The in kids know you’re watching.
And just the way you could search Brittany Mulligan’s Woofer all day and not
find a single double-chinned pic of her, even though she swore she didn’t pay to have her face Pulled—what you see is a crafted image.
Around you, the in kids smile brighter. Laugh louder. And it’s no accident that their every conversation sounds like an inside joke.
It’s not that it’s fake. They are enjoying themselves, only more so when you’re around.
This could work for you, too, you know. Nothing annoyed Audra more than Jacqueline Menendez and the uppity chem geeks. Liked. Hated. Popular.

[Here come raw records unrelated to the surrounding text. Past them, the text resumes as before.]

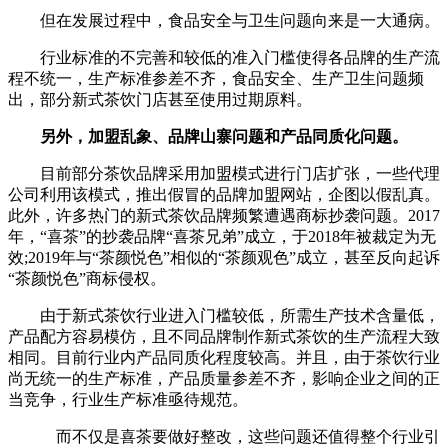
但在发展过程中，食品安全与卫生问题向来是一大通病。
行业标准的不完善和较低的准入门槛使得各品牌的生产流
程不统一，生产标准参差不齐，食品安全、生产卫生问题频
出，部分新式茶饮门店甚至使用过期原料。
另外，加盟乱象、品牌山寨问题和产品同质化问题。
目前部分茶饮品牌采用加盟模式进行门店扩张，一些代理
公司利用该模式，推出假冒的品牌加盟网站，企图以假乱真。
此外，许多热门的新式茶饮品牌频繁遭遇商标抄袭问题。2017
年，“喜茶”的抄袭品牌“喜茶兄弟”成立，于2018年被裁定为无
效;2019年与“茶颜悦色”相似的“茶颜观色”成立，甚至反向起诉
“茶颜悦色”商标侵权。
由于新式茶饮行业进入门槛较低，所需生产技术含量低，
产品配方容易模仿，且不同品牌制作新式茶饮的生产流程大致
相同。目前行业内产品同质化程度较高。并且，由于茶饮行业
尚无统一的生产标准，产品质量参差不齐，影响企业之间的正
当竞争，行业生产标准亟待规范。
而不仅是喜茶要做好整改，这些问题还值得整个行业引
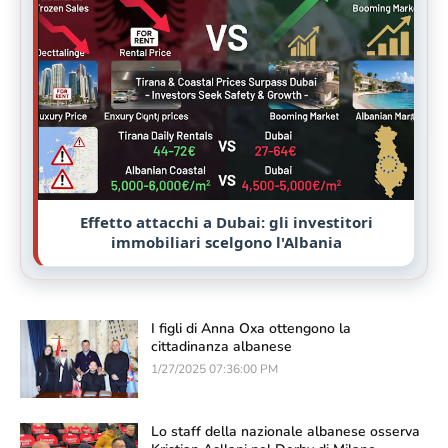
Effetto attacchi a Dubai: gli investitori
immobiliari scelgono l'Albania
I figli di Anna Oxa ottengono la
cittadinanza albanese
1/27/2025 07:36:00 PM
Lo staff della nazionale albanese osserva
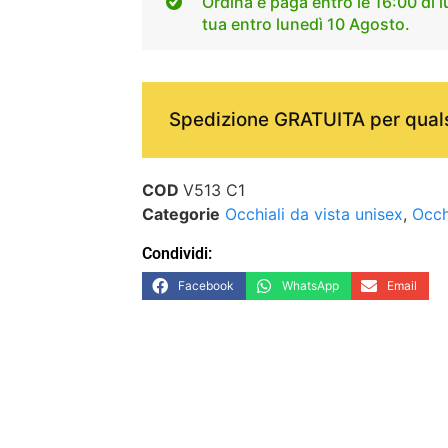
Ordina e paga entro le 16:00 di l
tua entro lunedì 10 Agosto.
Spedizione GRATUITA per quals
COD
V513 C1
Categorie
Occhiali da vista unisex
,
Occh
Condividi:
Facebook
WhatsApp
Email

Unpopular. It’s all how you spin it.
And it’s definitely all a ruse.
So the next morning as I walked through Park Prep’s double doors and the first-floor hallway grew deadly quiet, I met that silence with a tiny smile. I knew it would be awful. Everyone else didn’t have to know that too.
The video was at 250,000 views. I tossed my hair. I hadn’t heard from any of the girls since I left Sharma’s yesterday. Even our group thread had taken on a morose hush. I smirked and waved at Charity Knowles. What would I do when I got to Coffee Check and it was obvious I had no other Docs to clink against mine? No clue. I put extra sway in my walk.

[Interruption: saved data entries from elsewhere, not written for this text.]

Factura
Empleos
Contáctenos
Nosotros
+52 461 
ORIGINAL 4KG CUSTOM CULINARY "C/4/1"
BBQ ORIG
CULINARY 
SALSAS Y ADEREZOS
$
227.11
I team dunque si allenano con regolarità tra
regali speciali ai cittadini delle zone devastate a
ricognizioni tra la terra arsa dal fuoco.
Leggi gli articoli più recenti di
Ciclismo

I was used to the head-angled-down, eyes-angled-up way that my age group viewed the world, but I’d never had an entire silent hallway give it to me. AnyLies could be any of them. I mean, when Oscar Hawley had asked me out last year, I’d laughed.
Him?
Or what about Mr. Huge Ego Ulee Ostrander, who I’d crushed in debate practice for two years running?
Him?
It was like a hallway of Justice League villains. Just beyond Ulee, Jessie Rosenthal and Ellie Cyr were again wedged together like two badly mismatched shirts on the same sales rack. As I passed, the girls stopped chatting and watched me with the grim silence of seeing a funeral pass.
Them?
I swiped at my Doc, pretended to laugh at something I saw there.
And then a mountain of curls was beside me and a hand slapped my butt, giving it a reassuring squeeze. Fawn. My Fawn had come through, adorable in a black pantsuit. Then Sharma, in a long black sheath dress and arm bangles, was on my other side. And seconds after, Audra completed our line.